UI config is immediate, and requires no more restarts. Which is an absolute blessing. Please do keep that, and expand, as much as possible.

Where issues arise is when UI config limits the functionality we can have with the same integration in yaml (Philips Hue can only set allow_groups, and allow_unreachable in yaml, so we need both UI and Yaml config). Or forces us to use sensor.names with our gps data in the names (and yes, we can change that in the editor, clicking here and there a couple of times)
Or even worse, when (because of the) modernization of the integration (it) stops offering the functionality we had before (Asuswrt seems one of these, where no more consider_home, track_new_devices, or interval_seconds are allowed, from the days this was still a device_tracker…)btw, only noticed that because I had to replace the Nmap tracker which all of a sudden is broken, without being acknowledged by the dev team, or by any known breaking change…

Seems that in modernizing integrations, necessary (to some) functionality is thrown overboard, because (most) people wont need it. I find that disappointing tbh.

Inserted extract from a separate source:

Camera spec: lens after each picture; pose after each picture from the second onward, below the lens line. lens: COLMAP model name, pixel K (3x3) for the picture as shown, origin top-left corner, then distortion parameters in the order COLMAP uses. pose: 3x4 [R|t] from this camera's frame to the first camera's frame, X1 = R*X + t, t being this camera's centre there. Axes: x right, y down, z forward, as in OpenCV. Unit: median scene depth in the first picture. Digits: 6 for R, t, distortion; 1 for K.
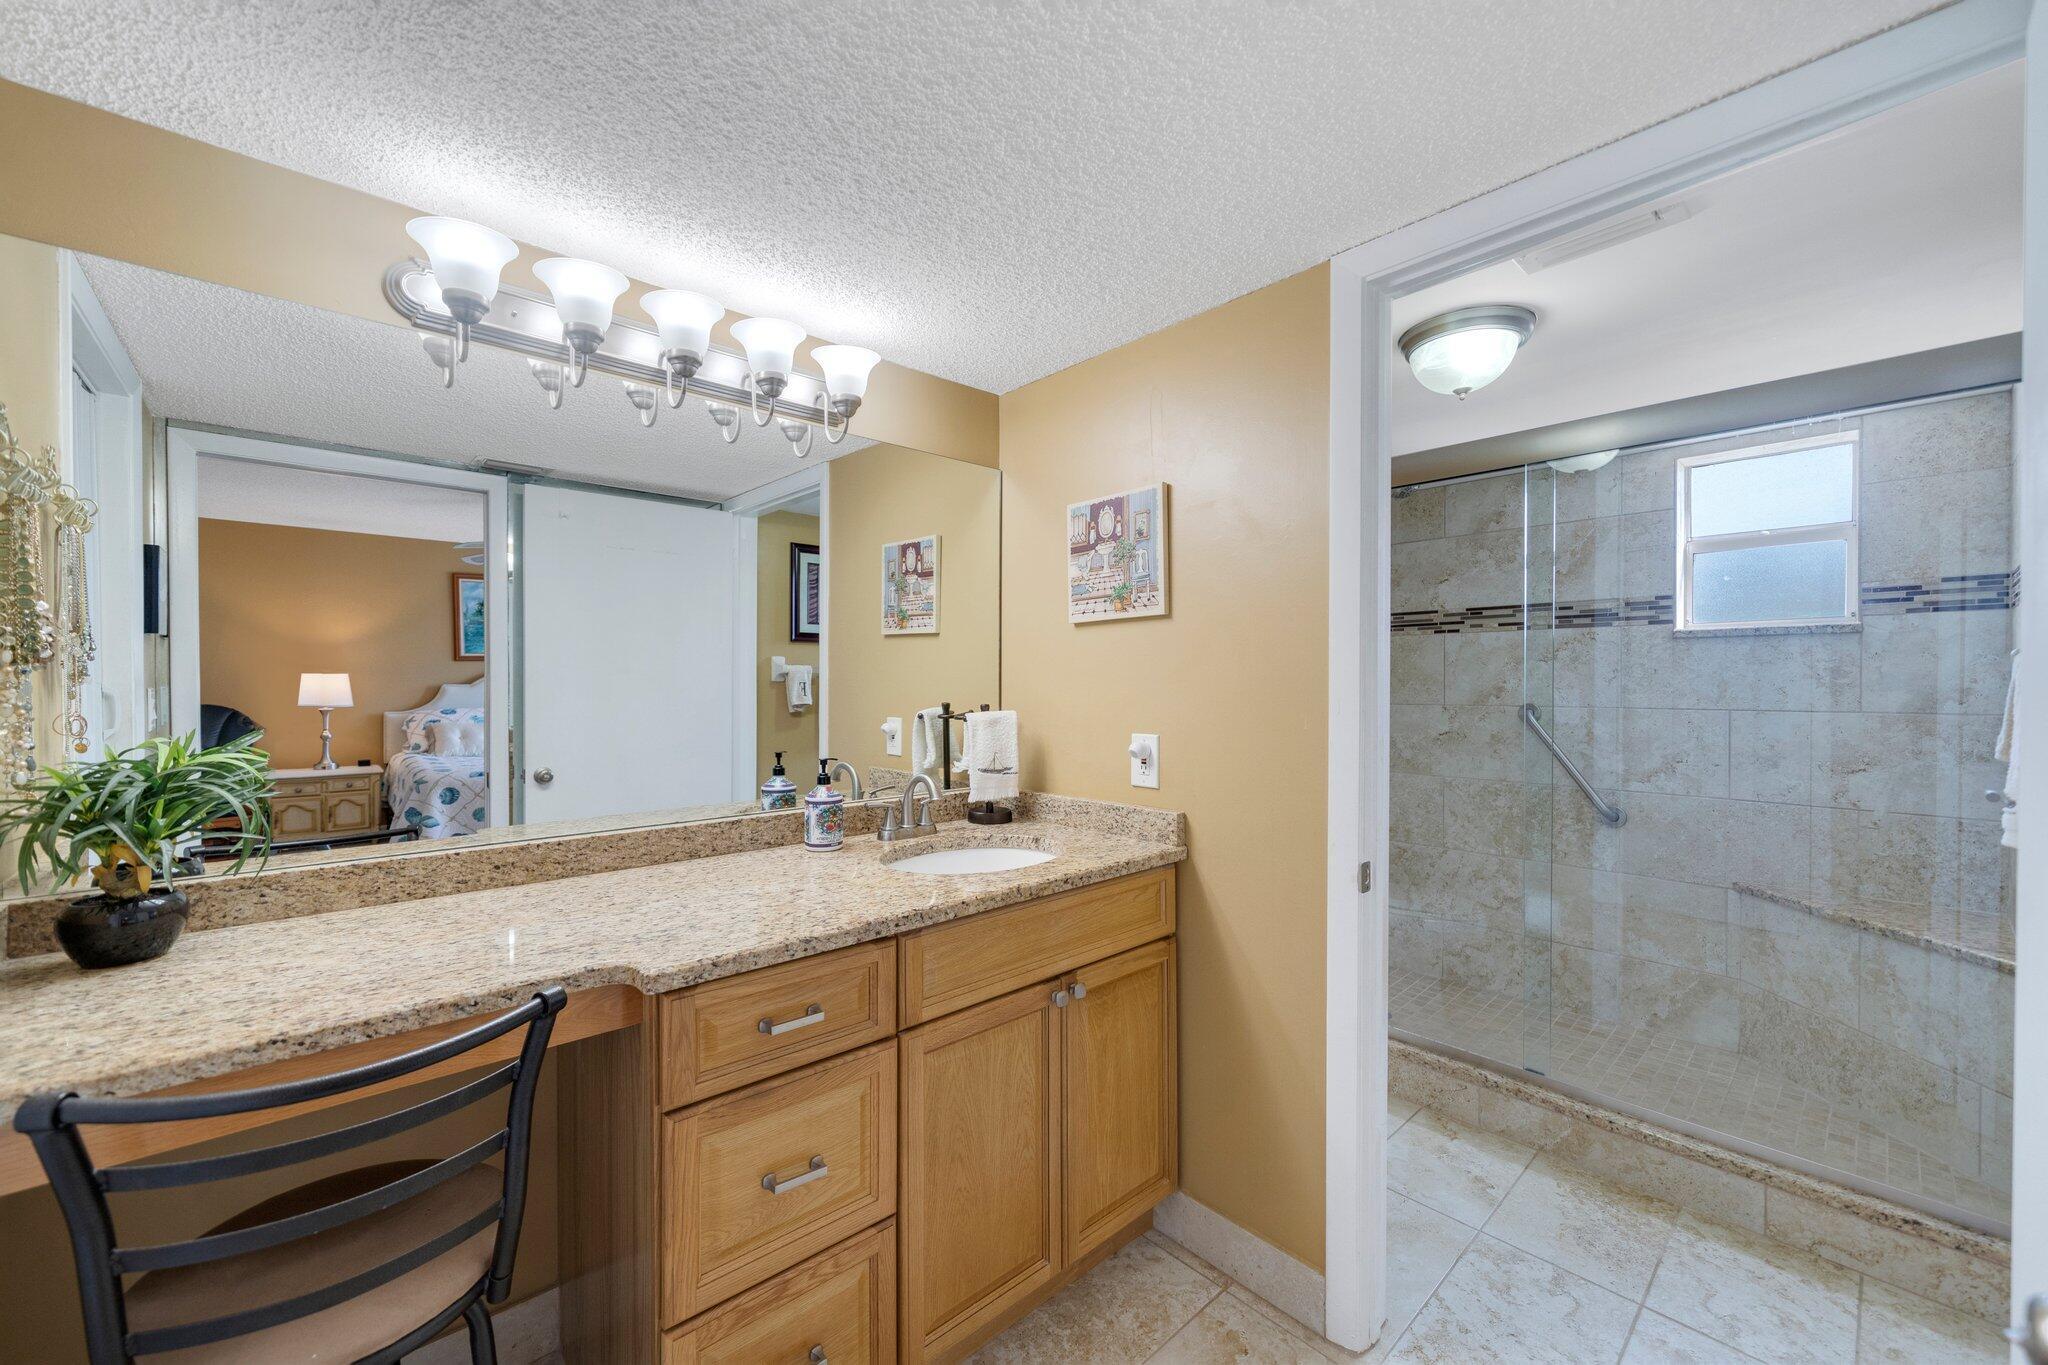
lens RADIAL K [[816.8, 0, 1012.1], [0, 816.8, 689.7], [0, 0, 1]] dist [-0.002185, 0.000355]
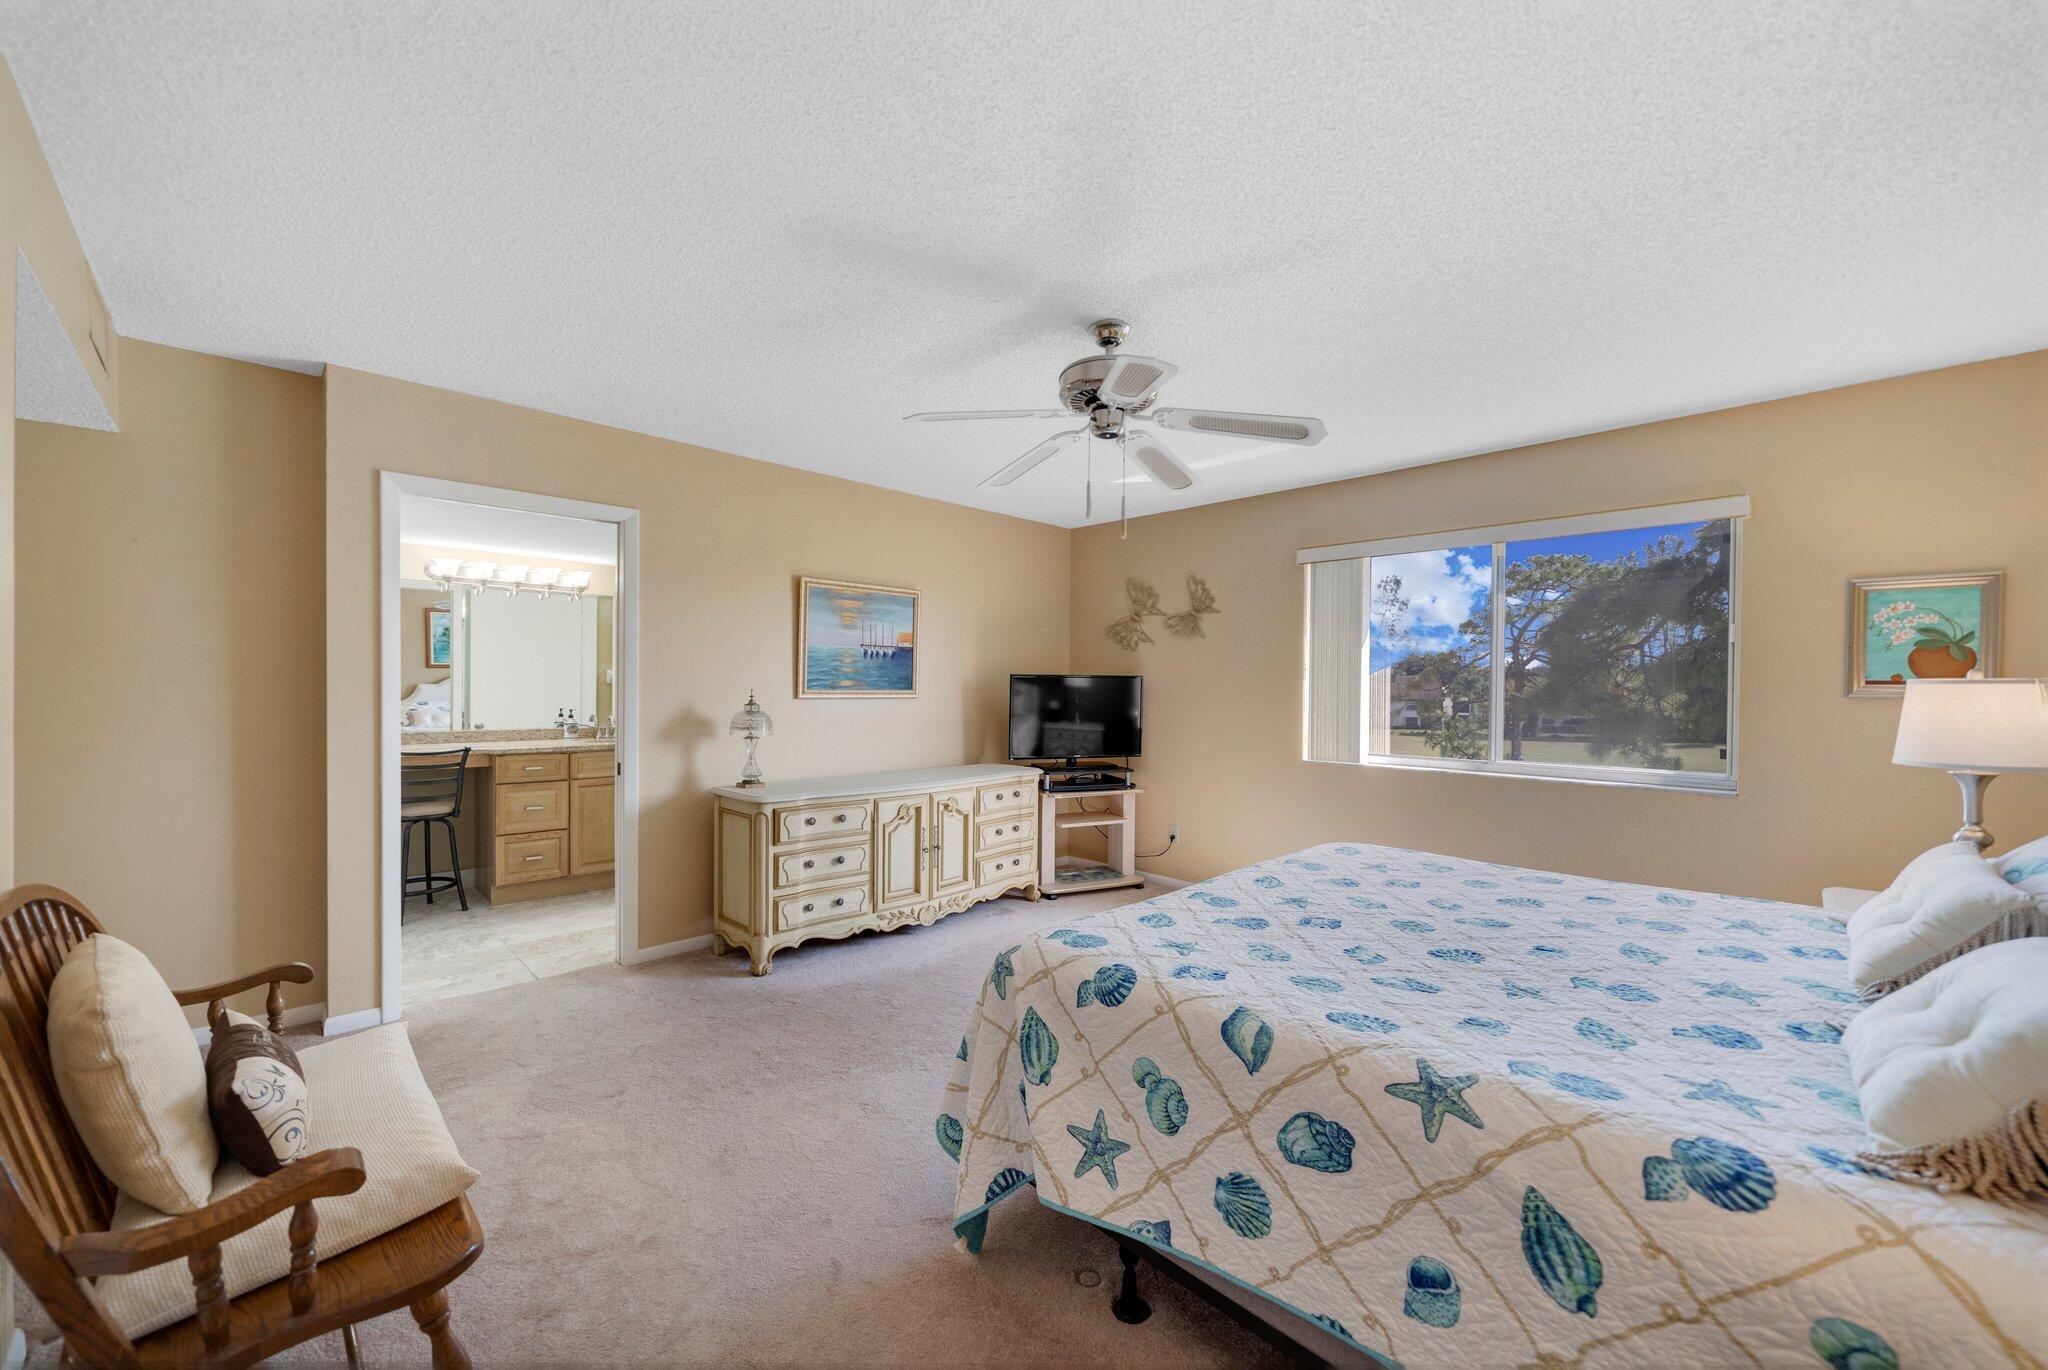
lens RADIAL K [[804.5, 0, 1011.0], [0, 804.5, 686.5], [0, 0, 1]] dist [-0.001410, -0.000438]
pose [[0.999173, 0.003361, 0.040530, 0.340152], [-0.003056, 0.999967, -0.007583, 0.006259], [-0.040554, 0.007453, 0.999150, -0.538280]]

Also, I do see a lot of people contribute their free and unpaid time to the development of this beta software, and quite often they are simply ‘told’ their request/suggestion/experience is against guidelines or what have you.
Please listen to the folks that help build this software in their way, spending many fee (pun intended) hours in tinkering, and trying to follow guidelines on posting Issues on GitHub (which when done incorrectly is not always met with the same courtesy…) Think end-users are of prime concern. What/who else make a product for?

So, I’d like to repost that its not ‘us’ simple folk that should uncomplainingly accept free software that comes with no guarantee whatsoever because it’s open software, but that its ‘us’ simple folk that help making this great product even better.

Having said all that, I’ve just updated to 108.4, and my HA setup has never been so quick and multifunctional. I do mourn the further demise of custom-ui which is still most dearly missed, but other than that. Hurray for HA!